A obra de Miguel Palma reflecte ainda experiências de vida ou actividades de teor performativo. Esta duplicidade permanente na sua obra resulta em trabalhos como Engenho, de 1993 – um carro perfeitamente funcional executado pelo artista, e que o próprio conduziu entre Lisboa e Porto a fim de chegar à inauguração da exposição Imagens para os Anos 90, na Fundação de Serralves; Prova de Artista, de 2001, que documenta na Galeria Cristina Guerra a participação de Miguel Palma no Campeonato Nacional de Clássicos – alcançando o 3.º lugar dos Históricos 71 e o 1.º lugar da Classe G4; ou Projecto Gravidade, de 2008, em que o artista executa um carrinho de rolamentos desenhado por si e documenta em vídeo a sua descida no carro ao longo da Rampa do Caramulo. Estes trabalhos performativos são situações constantes de um jogo de prazer e risco que Miguel Palma assume como desafio a si próprio.

 

Apostando na internacionalização já no novo milénio, Miguel Palma auto-ironiza esta situação em 2005 com Projecto Aríete, cujo título nos reporta a um cenário belicista (aríete consiste numa antiga máquina de guerra usada para derrubar portas e muralhas de cidades cercadas). Entre Maio e Junho de 2005, Miguel Palma percorre, num Porsche 911 Carrera com um cokpit de avião de guerra ajustado ao tejadilho do carro, o continente europeu, ao longo de 16 000 km. Visita 43 museus e centros de arte contemporânea com o intuito de mostrar e divulgar a sua obra. Sem qualquer aviso prévio, o artista vestido com um fato laranja de um aviador polaco, entrava nas diversas instituições de arte europeias e levava na mão uma espécie de míssil transparente onde tinha um vídeo, um portfólio em cd, uma t-shirt, uma maquete de um livro e dois capacetes (um capacete MIG de origem russa e outro capacete de aviador norte-americano F15), remetendo assim ao título do projecto-performance mas também à atmosfera da Guerra Fria.

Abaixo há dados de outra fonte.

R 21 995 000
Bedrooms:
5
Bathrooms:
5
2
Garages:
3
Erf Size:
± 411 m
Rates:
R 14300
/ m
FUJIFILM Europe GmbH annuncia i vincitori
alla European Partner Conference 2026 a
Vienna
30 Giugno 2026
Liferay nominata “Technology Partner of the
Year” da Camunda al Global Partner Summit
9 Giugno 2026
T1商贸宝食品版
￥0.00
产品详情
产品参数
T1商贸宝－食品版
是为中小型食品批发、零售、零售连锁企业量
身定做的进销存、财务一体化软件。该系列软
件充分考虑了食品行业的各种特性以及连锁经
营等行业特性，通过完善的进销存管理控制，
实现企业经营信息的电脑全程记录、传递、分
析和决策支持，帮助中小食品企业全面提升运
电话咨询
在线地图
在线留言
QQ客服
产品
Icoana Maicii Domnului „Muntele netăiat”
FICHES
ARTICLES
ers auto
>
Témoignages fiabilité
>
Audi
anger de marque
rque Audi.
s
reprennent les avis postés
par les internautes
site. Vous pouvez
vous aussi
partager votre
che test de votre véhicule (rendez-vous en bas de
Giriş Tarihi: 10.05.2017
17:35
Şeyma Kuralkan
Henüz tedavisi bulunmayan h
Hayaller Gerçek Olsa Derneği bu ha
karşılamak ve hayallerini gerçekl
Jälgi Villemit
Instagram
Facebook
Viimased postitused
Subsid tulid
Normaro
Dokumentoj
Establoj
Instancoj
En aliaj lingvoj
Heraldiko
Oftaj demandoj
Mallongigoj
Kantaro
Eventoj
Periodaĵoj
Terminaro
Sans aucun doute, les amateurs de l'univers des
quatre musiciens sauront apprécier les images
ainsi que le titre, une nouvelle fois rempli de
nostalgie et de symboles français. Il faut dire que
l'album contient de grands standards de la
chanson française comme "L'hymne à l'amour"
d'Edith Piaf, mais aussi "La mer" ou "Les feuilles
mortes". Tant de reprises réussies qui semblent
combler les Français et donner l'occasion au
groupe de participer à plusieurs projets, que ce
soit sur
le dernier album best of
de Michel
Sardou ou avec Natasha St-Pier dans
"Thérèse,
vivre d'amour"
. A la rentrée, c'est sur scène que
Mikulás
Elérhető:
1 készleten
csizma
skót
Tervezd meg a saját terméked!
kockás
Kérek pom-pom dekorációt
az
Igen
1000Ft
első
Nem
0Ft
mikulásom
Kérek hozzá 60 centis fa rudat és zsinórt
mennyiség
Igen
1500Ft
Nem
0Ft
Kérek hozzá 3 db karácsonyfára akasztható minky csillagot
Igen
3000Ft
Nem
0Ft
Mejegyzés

Subvertendo a relação entre o artista e os museus ou centros de arte, e negando qualquer intermediário nesta relação, Miguel Palma assume um protagonismo na estratégia de comunicação deste projecto que é recorrente na sua obra. Desta odisseia, ficaram inúmeros documentos escritos, fotografias e vídeos apresentados numa exposição na Galeria Cristina Guerra, no início de 2006.

 

Rescue Games, criado e apresentado em 2008 na Bienal Internacional de Arte Contemporânea de Nova Orleães – Prospect.1 – com curadoria de Dan Cameron, representa uma espécie de consagração do projecto de internacionalização de Miguel Palma. Apresentando um barco vermelho Higgins, utilizado na II Guerra Mundial, o artista leva ao limite a escala de grandeza que pauta o seu trabalho, numa alusiva referência de dimensão temporal, cuja memória e ligação entre passado e presente é assim recriada. Numa clara referência à situação dramática da cidade de Nova Orleães devastada pelo furacão Katrina em 2005, Miguel Palma utiliza um importante barco de resgate, embora com um novo componente, ao acrescentar no seu topo uma pequena piscina motorizada de ondas e uma escada que circunda ao longo da peça. Rescue Games é indiscutivelmente um marco incontornável no trabalho de Miguel Palma e uma das suas poucas obras nunca vistas em Portugal.

 

A produção artística de Miguel Palma gravita entre uma temporalidade das imagens, ou seja, analogias históricas, apropriação de imagens (mapas e objectos datáveis), uma estética funcional e a capacidade de reinventar realidades metafóricas, colocando por vezes o espectador numa posição incómoda, levando-o a interrogar-se sobre situações e problemáticas que lhe são próximas.